A French Bee Airbus A350-1000 After Pushback Credit: 

Flickr

It was only in late 2025 that Aviation Week Network reported Airbus had signed a contract with French startup Fairmat to explore how carbon fibers might be recovered from dismantled A350 airframes and potentially reused in aeronautical construction. The word “explore” is telling. This is not a recycling solution – it is an investigation into whether one might be possible.

Airbus is the manufacturer of one of the two most composite-intensive commercial jets ever built, and it was only recently at the stage of signing exploratory agreements with startups. As Simple Flying has previously reported, the fate of waste carbon fiber from aviation remains largely unresolved, with the industry still working through what viable end-of-life options might look like at any meaningful scale.

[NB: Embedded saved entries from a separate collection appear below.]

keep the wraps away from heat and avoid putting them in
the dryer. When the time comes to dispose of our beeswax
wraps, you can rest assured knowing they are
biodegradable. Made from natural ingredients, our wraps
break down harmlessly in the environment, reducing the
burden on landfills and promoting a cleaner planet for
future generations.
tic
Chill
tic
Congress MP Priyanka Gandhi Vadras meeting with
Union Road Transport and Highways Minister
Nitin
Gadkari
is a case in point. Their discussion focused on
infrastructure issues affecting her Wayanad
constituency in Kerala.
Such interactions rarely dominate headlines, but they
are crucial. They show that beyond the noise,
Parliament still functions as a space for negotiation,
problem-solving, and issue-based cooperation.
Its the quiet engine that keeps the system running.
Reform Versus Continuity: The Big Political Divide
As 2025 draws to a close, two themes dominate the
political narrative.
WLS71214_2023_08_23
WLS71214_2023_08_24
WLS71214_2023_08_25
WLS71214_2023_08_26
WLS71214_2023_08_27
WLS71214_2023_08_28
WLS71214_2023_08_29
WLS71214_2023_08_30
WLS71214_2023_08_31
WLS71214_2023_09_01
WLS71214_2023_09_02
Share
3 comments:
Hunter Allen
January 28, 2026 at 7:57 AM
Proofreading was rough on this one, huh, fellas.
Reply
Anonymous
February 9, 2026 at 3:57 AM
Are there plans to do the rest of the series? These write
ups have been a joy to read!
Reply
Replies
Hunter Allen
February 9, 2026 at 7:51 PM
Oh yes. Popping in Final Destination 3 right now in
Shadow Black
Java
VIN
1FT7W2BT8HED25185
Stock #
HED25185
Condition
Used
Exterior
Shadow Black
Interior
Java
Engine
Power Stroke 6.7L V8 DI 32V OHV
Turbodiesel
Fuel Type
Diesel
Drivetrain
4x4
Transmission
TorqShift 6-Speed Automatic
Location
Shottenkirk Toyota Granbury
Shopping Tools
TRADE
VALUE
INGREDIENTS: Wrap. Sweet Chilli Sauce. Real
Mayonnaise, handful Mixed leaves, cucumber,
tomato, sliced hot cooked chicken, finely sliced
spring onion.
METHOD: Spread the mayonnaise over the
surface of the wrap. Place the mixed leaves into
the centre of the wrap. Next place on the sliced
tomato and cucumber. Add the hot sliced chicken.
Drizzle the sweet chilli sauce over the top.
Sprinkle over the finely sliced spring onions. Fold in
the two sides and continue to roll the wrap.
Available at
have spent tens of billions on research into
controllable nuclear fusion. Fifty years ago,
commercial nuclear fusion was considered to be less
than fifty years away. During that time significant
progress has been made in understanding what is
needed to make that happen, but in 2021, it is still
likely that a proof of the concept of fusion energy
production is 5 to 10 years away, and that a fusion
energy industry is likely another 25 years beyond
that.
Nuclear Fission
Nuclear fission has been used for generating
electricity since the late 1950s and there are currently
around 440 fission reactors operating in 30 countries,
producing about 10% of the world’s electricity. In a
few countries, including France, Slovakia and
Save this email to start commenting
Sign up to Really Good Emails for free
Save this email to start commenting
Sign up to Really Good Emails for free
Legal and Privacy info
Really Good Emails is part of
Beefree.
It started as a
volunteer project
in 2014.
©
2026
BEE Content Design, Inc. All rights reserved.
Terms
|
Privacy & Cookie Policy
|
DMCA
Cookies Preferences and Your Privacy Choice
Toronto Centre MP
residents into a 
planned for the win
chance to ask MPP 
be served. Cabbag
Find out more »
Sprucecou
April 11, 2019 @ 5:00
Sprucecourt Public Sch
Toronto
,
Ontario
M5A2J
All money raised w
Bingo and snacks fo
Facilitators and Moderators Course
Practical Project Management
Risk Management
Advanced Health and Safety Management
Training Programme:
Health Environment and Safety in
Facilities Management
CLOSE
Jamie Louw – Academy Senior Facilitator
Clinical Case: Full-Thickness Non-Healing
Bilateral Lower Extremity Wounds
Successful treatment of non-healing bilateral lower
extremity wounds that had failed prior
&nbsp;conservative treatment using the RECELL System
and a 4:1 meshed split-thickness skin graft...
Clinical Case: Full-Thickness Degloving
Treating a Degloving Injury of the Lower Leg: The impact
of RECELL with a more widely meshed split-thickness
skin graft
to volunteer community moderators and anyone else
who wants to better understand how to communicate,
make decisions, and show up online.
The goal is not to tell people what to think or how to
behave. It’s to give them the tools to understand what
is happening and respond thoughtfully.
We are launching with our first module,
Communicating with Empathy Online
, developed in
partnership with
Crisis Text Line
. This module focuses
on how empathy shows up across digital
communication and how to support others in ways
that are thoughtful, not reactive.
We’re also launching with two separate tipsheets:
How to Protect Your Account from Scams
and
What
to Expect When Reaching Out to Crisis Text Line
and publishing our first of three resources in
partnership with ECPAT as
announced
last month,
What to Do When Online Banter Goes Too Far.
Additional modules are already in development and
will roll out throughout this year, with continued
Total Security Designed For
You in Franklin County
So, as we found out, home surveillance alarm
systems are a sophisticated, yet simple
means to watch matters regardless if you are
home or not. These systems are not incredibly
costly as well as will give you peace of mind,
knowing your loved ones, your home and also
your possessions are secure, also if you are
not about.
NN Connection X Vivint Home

Boeing‘s position is similarly early. The company has acknowledged the composite recycling challenge and has worked with partners on limited research programs, but no industrial-scale solution for recovering and reusing carbon fiber from retired 787 airframes exists today. The MDPI research from the University of Porto puts the broader problem plainly: there is a clear discontinuity between the pace at which composite materials have been adopted in aviation and the pace at which end-of-life recycling for those materials has developed.

Can The Industry Solve This Before It Becomes A Crisis?

Boeing 787 Dreamliner demo at the United Elevated event in LAX, March 2026. Credit: Channing Reid | Simple Flying

There are reasons for cautious optimism, but the timeline is tight. On the materials side, thermoplastic composites 00 a newer class of composite where the resin can be remelted when heated – offering a more recyclable alternative to the thermoset composites used in the A350 and 787. Aviation Week Network has reported that Boeing introduced thermoplastics into elementary structural parts of the 787’s fuselage and wing in 2018, and that industry use of thermoplastics is projected to grow significantly through the end of this decade. But thermoplastics remain a small fraction of what is currently flying, and the vast composite structures of the A350 and 787 already in service are thermoset, meaning the more recyclable material is a solution for future aircraft, not the ones retiring now.

For the jets already built, the more promising near-term path lies in advancing recycling processes themselves. Research from the University of Sydney, covered by ScienceDaily, has shown that a hybrid approach combining chemical pretreatment with thermal recycling can recover fibers that retain up to 90% of their original strength. The same research found that if advanced recycling methods were fully implemented across the industry, energy use in composite waste processing could be reduced by as much as 70%. The technical potential exists. What is missing is the industrial infrastructure and the economic incentive to deploy it at scale. As Airways Magazine notes, unlike the automotive industry, where EU directives have long governed end-of-life vehicle recycling, aviation has no equivalent unified regulatory framework for composite waste. That gap remains one of the biggest structural barriers to progress.

What the industry does next will matter enormously. As Simple Flying has reported, the question of what happens to waste carbon fiber from aviation is one the sector can no longer defer. The MDPI researchers at the University of Porto conclude that only a multi-stakeholder push – involving manufacturers, recyclers, regulators, and certification authorities working together – can close the gap between how composites are used and how they are disposed of. The A350 and 787 transformed what commercial aircraft could do. Whether the industry can now transform what happens to them at the end of their lives is the next test.